MJ Sieber, as Menelaus, roars onto the stage dripping with gore and shouting for vengeance. Then, suddenly, he is the heart-broken Tom Jones, singing "Why, oh why, Delilah . . . ?" Megan Hill, as the Trojan princess Polyxena, comes on as a pure, innocent sacrificial offering. Then she is a Britney Spears clone with fierce MTV ambitions singing, "Tell me how you want it to be . . . "

Audrey Freudenberg, as the aristocrat Andromache, seems at first to be a harmless, coddled country club lady. But the more she talks the more clear it becomes that she is self-obsessed -- even though she doesn't have much of a self to speak of.

RC Jennings and Lyam White, as Greek soldiers, seem at first to be monsters of violence and cruelty. Then they are hapless, abused grunts.

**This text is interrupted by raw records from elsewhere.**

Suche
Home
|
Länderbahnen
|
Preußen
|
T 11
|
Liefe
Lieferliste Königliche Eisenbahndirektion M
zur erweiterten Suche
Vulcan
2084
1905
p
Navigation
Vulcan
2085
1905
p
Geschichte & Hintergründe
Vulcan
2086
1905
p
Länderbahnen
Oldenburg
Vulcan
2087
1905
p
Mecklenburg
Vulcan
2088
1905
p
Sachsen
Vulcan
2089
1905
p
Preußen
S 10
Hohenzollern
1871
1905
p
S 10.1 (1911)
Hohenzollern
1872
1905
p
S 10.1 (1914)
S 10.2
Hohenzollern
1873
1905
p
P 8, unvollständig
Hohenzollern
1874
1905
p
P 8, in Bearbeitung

Then they are hopped up goofballs, apparently telling their troubles to a contemptuous/sympathetic Ricki Lake.

Adhering most closely to the norms of classical tragedy is Marty Mukhalian as the Trojan queen Hecuba. Mukhalian keeps her laments and tirades full of feeling. As the atrocities mount up, however, she becomes as vengeance-driven as the most war-crazed women of Zagreb.

At her urging, her son Aeneas, played by Ray Tagavilla, vows to destroy Greece. According to legend, Aeneas went off with some Trojan survivors and founded Rome. And the Roman Empire did indeed engulf and enslave Greece. Unlike the splendid hero of Virgil's "The Aeniad," Tagavilla's Aeneas is clearly psychotic, a prototype of your Hitlers and your Pol Pots.

As for Helen, played by Heather Guiles, she is a sleek slut right out of a Victoria's Secret catalog. When she gets Menelaus calmed down and then riled up, they are a total sleaze-o couple, singing songs from the cynical and satirical musical "Chicago."

Sometimes director Daniels, who assembled an ensemble of strong singers, actually achieves effects that at first seem ironic and then dissolve into a disturbing sort of pathos. Aristotle said the theater was for strong emotions and sharp insights. And so it is with this "Trojan Women."